Fue en 1543 cuando los pilares fueron instalados, tras difíciles y prolongadas negociaciones con el Ayuntamiento santiagués, a fin de que le concediese ese trozo de terreno, lo cual haría en 1532. Precisamente ese trozo de terreno es la simiente de la que brotaría la plaza de ‘O Obradoiro’. La portada de ‘O Hospital’ se encuentra concebida como un paño que oculta la arquitectura.
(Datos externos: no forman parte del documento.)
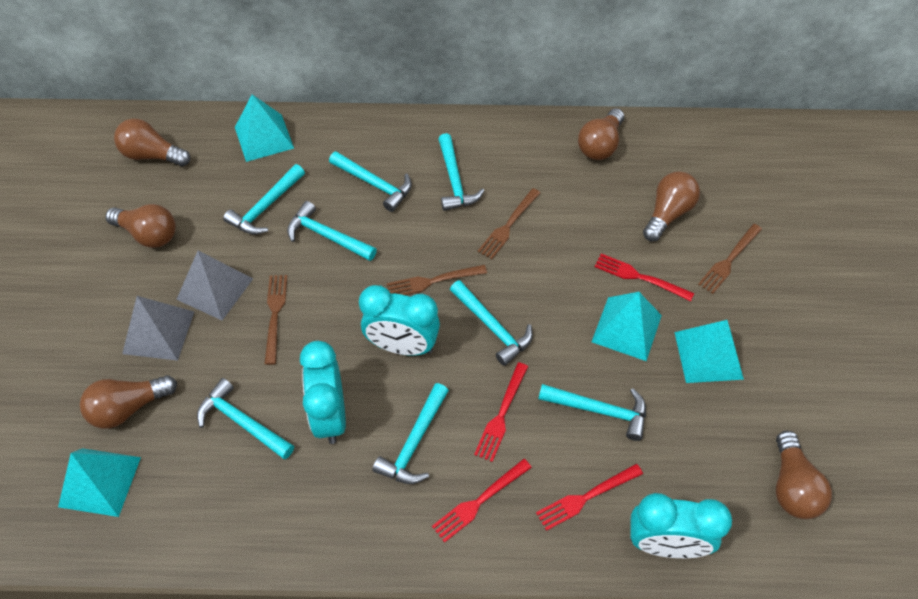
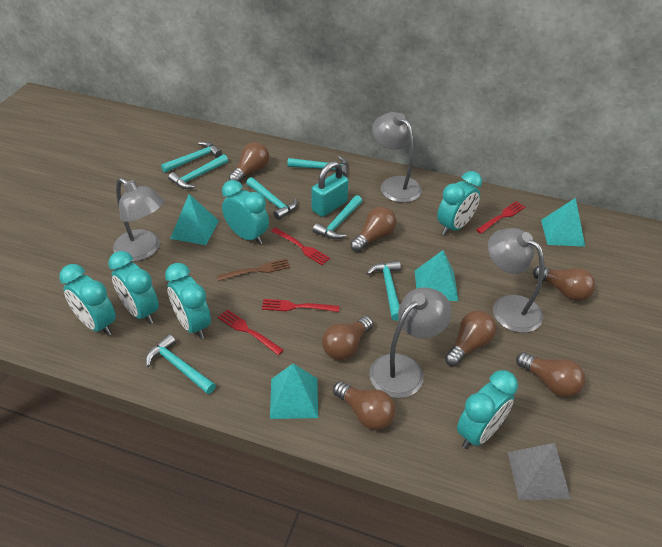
brown fork: 4 -> 1
brown light bulb: 6 -> 7
grey lamp: 0 -> 4
grey pyramid: 2 -> 1
turquoise clock: 3 -> 6
turquoise hammer: 8 -> 7
turquoise padlock: 0 -> 1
Su función es la de un arco de triunfo en el que los ciudadanos y los numerosos peregrinos que hasta acá llegaban tuviesen no sólo una imagen de que esto era un hospital, sino de cuál era realmente el poder de la monarquía. 

Ahora bien, su ‘programa iconográfico’ ¬–esculpido por los maestros franceses Martín de Blas y Guillén Colás en 1523– es posible comenzar a leerse por la parte inferior, donde se esculpe a un lado Adán y al otro Eva, quienes son aquellos que trajeron el pecado al mundo y, consecuentemente, se hallan en la génesis de las enfermedades.  Arriba de ellos se sitúan dos intercesoras contra los males corporales: Santa Catarina (protectora de los moribundos) y Santa Lucía (protectora de la vista). Luego, el Bautista y la Magdalena, personas que anuncian una nueva vida: la llegada de Cristo y la vida arrepentida. En la zona superior, unos apóstoles, la Virgen y El Salvador, esto es, la ‘vida eterna’, en compañía de Dios Salvador. Debajo, y con menor tamaño, el ‘colegio apostólico’.  Además, podemos observar una serie de personajes de la mitología, como Prometeo, el ‘robador del fuego de los dioses’. Asimismo, Eros y las Gorgonas, las virtudes cardinales y otros tales como un peregrino, un médico o un astrólogo. Encima de la puerta sobresalen dos ‘medallones’ del estilo Renacimiento, con las imágenes de los Reyes envueltas en coronas vegetales. Así, pues, en esta fachada conviven representaciones del pecado con otras que lo dirimen, tanto del cuerpo como del espíritu, de lo mortal como lo inmortal, deseo de amor y sabiduría. Como apreciamos, siempre subrayando la relación entre la enfermedad del cuerpo y la salud del alma. De tal manera que el médico y el peregrino nítidamente aluden a la función ejercida por el propio edificio.  Bien podríamos afirmar que la fachada está iconológicamente estructurada en tres niveles: un primero donde se representa el mundo humano de la muerte y del pecado. Sobre él iría el mundo de la Iglesia que nos ayuda a llegar al tercer nivel, es decir, el del mundo definitivo por encima del pecado: la Gloria. Si consideramos los primeros libros de admisión de enfermos con los que contamos, éstos datan del siglo XVII, en una época en que el peregrinaje no se hallaba justamente en sus mejores momentos. Hojeando estos libros, la mayoría de los enfermos eran santiagueses y gallegos, sobre todo de condición pobre. Esto explica que la decadencia del ‘culto xacobeo’ obliga al Hospital a acercarse a la sociedad en la que estaba inmerso.